The Coinbase Premium index reflects the price difference of Bitcoin between the Binance and Coinbase Advanced exchanges. Since Coinbase Advanced is exclusively geared toward institutional and professional clients, while Binance remains the main platform for retail traders, a persistently lower price on Coinbase indicates a clear bearish sentiment specifically among large capital holders.
Macroeconomic backdrop: inflation hits risk assets
This dynamic is a direct reflection of the current macroeconomic backdrop, which remains extremely unfavorable for risk assets. Fresh data on the Personal Consumption Expenditures (PCE) price index only worsened the picture. The indicator came in at 4.1% against an expected 4.0%, while core PCE stood at 3.4% versus a forecast of 3.3%. These are the highest levels since April 2023.
The rise in inflation is partly linked to geopolitical tensions surrounding Iran and the United States. High inflation figures significantly reduce the chances of a loosening of monetary policy by the Federal Reserve, which puts additional pressure on Bitcoin and other risk assets.
The Fed in a trap: strong economy, but high rates
The situation was further complicated by GDP data, which came in significantly above expectations at 2.1%. A strong economy coupled with high inflation leaves the regulator with no reason to cut rates. Prospects for policy easing in the near future are virtually absent, and the likelihood of additional tightening is back on the agenda.

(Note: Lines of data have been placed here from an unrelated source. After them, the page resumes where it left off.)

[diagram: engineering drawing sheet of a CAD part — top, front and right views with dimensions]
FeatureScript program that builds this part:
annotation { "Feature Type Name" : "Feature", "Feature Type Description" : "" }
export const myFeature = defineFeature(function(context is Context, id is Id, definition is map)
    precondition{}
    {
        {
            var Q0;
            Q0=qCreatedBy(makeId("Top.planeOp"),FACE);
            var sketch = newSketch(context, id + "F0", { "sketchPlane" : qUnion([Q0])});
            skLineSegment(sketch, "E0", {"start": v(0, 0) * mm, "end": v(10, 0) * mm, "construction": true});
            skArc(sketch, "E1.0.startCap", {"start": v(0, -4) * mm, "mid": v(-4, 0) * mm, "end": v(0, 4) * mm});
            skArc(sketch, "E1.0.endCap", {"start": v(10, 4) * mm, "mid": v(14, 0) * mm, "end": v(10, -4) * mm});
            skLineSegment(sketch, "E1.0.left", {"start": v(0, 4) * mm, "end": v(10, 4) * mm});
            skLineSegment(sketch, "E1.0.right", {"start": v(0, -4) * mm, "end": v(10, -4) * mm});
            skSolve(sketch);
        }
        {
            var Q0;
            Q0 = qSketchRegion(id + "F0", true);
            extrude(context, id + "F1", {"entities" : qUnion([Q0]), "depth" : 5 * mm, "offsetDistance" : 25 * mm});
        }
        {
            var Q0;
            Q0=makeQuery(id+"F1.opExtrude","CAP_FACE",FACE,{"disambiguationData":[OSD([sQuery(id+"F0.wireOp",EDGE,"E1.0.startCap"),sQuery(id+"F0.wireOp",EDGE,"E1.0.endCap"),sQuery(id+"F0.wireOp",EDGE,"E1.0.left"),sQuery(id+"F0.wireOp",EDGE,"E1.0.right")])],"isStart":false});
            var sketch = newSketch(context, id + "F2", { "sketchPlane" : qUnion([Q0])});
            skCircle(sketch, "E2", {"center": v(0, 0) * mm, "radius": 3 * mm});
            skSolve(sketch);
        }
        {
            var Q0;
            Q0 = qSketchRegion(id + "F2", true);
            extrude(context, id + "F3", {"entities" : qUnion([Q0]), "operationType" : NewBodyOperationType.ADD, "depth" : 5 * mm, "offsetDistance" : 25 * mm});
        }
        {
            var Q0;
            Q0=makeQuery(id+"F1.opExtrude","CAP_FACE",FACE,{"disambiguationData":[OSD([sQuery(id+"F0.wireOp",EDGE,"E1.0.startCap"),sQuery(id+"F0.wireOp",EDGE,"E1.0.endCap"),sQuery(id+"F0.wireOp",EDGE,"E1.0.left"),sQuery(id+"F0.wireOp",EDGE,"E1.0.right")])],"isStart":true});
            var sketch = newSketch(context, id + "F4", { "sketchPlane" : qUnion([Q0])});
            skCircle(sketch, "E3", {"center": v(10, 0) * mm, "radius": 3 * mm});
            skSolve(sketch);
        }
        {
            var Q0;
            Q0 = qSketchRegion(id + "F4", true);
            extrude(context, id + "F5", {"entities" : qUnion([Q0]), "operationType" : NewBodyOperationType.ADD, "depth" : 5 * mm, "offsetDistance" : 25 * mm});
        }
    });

Under these conditions, the flight from risk among large investors remains persistent. This is why selling pressure on Bitcoin from institutions shows no signs of abating.
My expert opinion: The current situation resembles a classic "bearish trap" by institutional players, who may be using weak retail demand to accumulate positions at lower prices. However, without a macroeconomic catalyst — whether a Fed rate cut or easing inflation — a trend reversal is unlikely. Investors should prepare for a prolonged consolidation phase in the $60,000–$67,000 range.